In science the problem may be even worse. People use some form of quasi-classical reasoning to make arguments. It seems that this might not even be the appropriate tool to use when reasoning about Quantum Mechanics. Quantum Logic has been proposed as the appropriate way to deal with Quantum quandries in some (fairly fringe) circles. So far Quantum Logic looks to me to be too anemic. Something closer to a theory that has a curry howard isomorphism with quantum computation would be more satisfying.

So what is it that makes a good logic? My personal feeling is this. A logic is a constraint framework from whence you can show various programs that are the "proofs" of the constraint apparatus are acceptable. An appropriate constraint framework is one in which constraints that apply to your system can be expressed simply with minimal work. I believe that the Classical Logic for Propositions arose as a sort of logic of the natural sciences because it was in fact a type of physics. It is a calculus in which we can present common sense notions of real things in a simple way. When we extended the apparatus to classical logic we may have gotten something that strays so far from common sense it is no longer useful (this of course is debatable, and I'm not sure how much I believe it).

Now that we have a quantum world with physics that does not function in ways that our common sense would dictate, it seems perfectly reasonable to reject the notion of classical logic in this regime. In favor of what? I think the jury is still out on this one.

As for as how to quantify what a good logic is, I'll make a couple of guesses. You want to be able to express constraint systems that apply to your realm with parsimony. You want to be able to verify and extract programs from proofs. If those two conditions are met more often for one logic than another for a particular problem, then I would deem it superior.

Of course this doesn't even go into notions of logic in ethics...

Friday, 20 January 2006

Proof Theory

Thanks to my brother I got a really cool book on proof theory called "Basic Proof Theory". It has a bunch of nice features including a from the ground up presentation of proof theory that should be relatively accesible to anyone with a background in mathematics. It demonstrates some of the connections provided by the Curry-Howard correspondance (which is my favourite part of the book) . It also describe Second order logic, which is great because I've had very little formal exposure to this. Second order logic is really beautiful since you can define all the connectives in terms of ∀, ∀2 and →. If you pun ∀ and ∀2 you have a really compact notation.

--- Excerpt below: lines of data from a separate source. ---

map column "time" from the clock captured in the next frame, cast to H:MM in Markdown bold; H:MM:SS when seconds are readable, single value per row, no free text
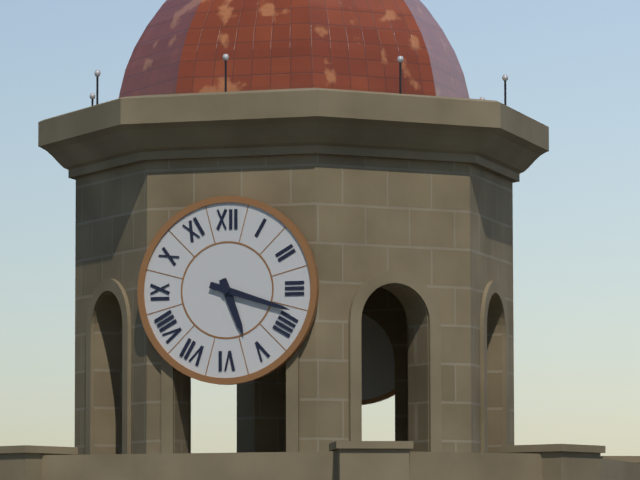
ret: **5:18**
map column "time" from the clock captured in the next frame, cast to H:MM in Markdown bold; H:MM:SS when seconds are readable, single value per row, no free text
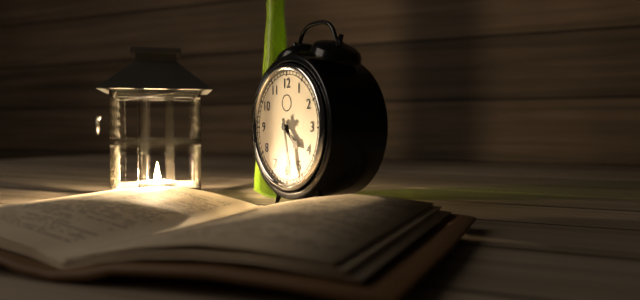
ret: **4:28**
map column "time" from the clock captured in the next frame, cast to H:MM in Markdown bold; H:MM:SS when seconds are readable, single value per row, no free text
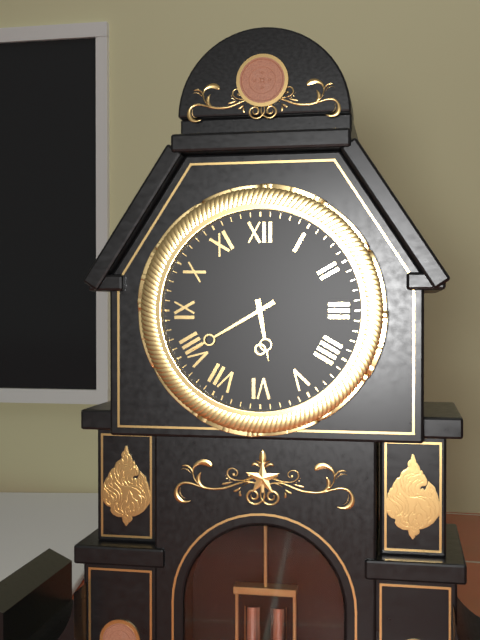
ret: **5:40**
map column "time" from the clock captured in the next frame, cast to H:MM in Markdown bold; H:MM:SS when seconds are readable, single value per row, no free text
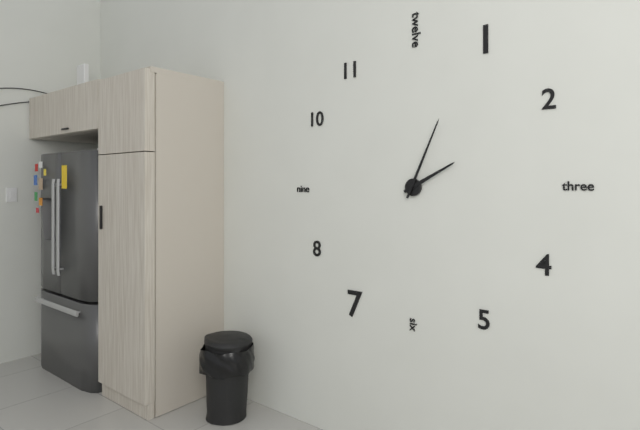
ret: **2:04**
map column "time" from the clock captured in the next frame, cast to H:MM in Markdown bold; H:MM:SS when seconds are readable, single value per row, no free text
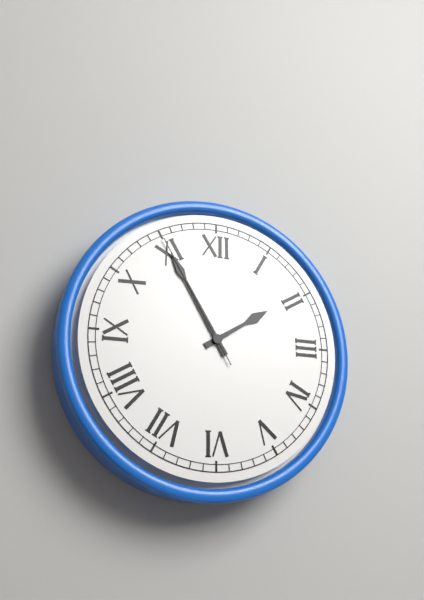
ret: **1:55:55**
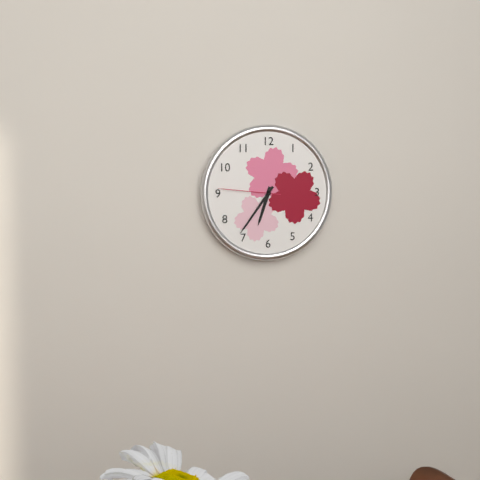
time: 6:36:46
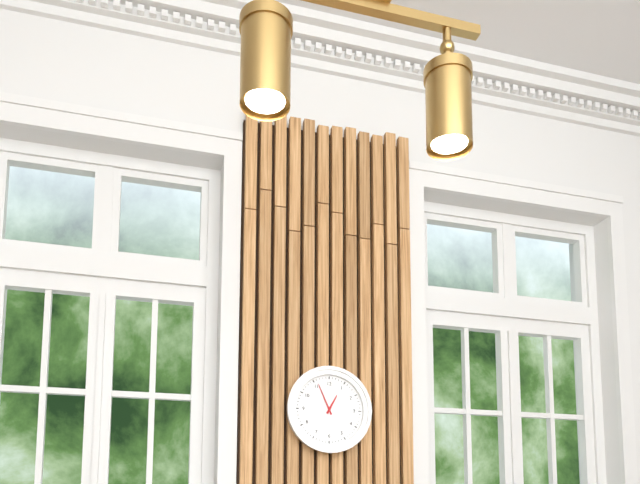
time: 12:56
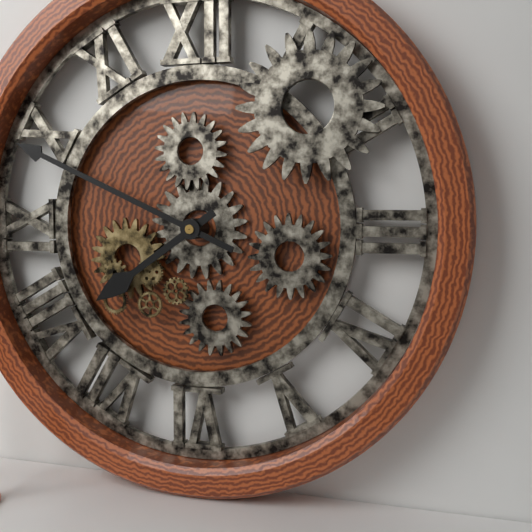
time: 7:49
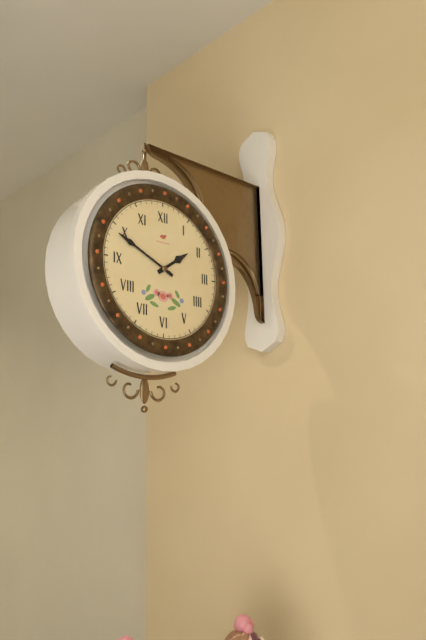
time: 1:49
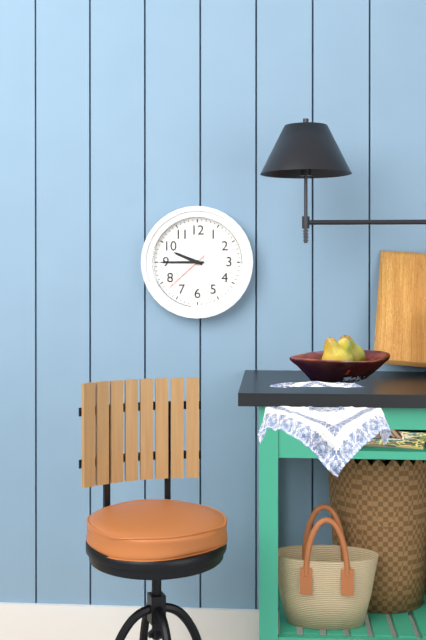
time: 9:45:38
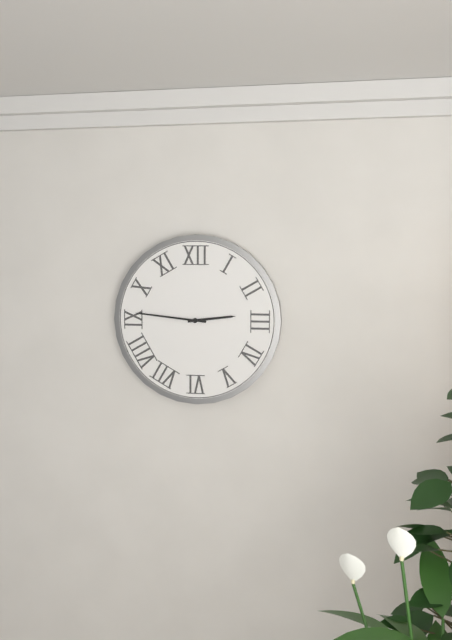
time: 2:46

The book also forced me to learn some things I hadn't wrapped my head around. One of those was Gentzen style sequent calculus. This really turns out to be pretty easy when you have a good book describing it. I've even wrote a little sequent solver (in lisp) since I found the proofs so much fun. The first order intuisionistic sequent solver is really not terribly difficult to write. Basically I treat the proofs as goal directed starting with a sequent of the form:

⇒ F

And try to arive at leaves of the tree that all have the form:

A ⇒ A

I have already proven that 'F ⇒ F' for compound formulas F from 'A ⇒ A' so I didn't figure it was neccessary to make the solver do it. The solver currently only works with propositional formula (it solves a type theory where types are not parameteric.) but I'm interested in limited extensions though I haven't thought much about that. I imagine I quickly get something undecidable if I'm not careful.

Anyhow working with the sequent calculus got me thinking about → In the book they present the rule for R→ as such


Γ,A ⇒ Δ,B
Γ ⇒ A→B,Δ



This is a bit weird since there is nothing that goes the other direction. ie. for non of: Minimal, Intuisionistic or Classical logic do you find a rule in which you introduce a connective in the left from formulas in the right. I started looking around for something that does this and I ran into Basic Logic. I haven't read the paper yet so I can't really comment on it. I'll let you know after I'm done with it.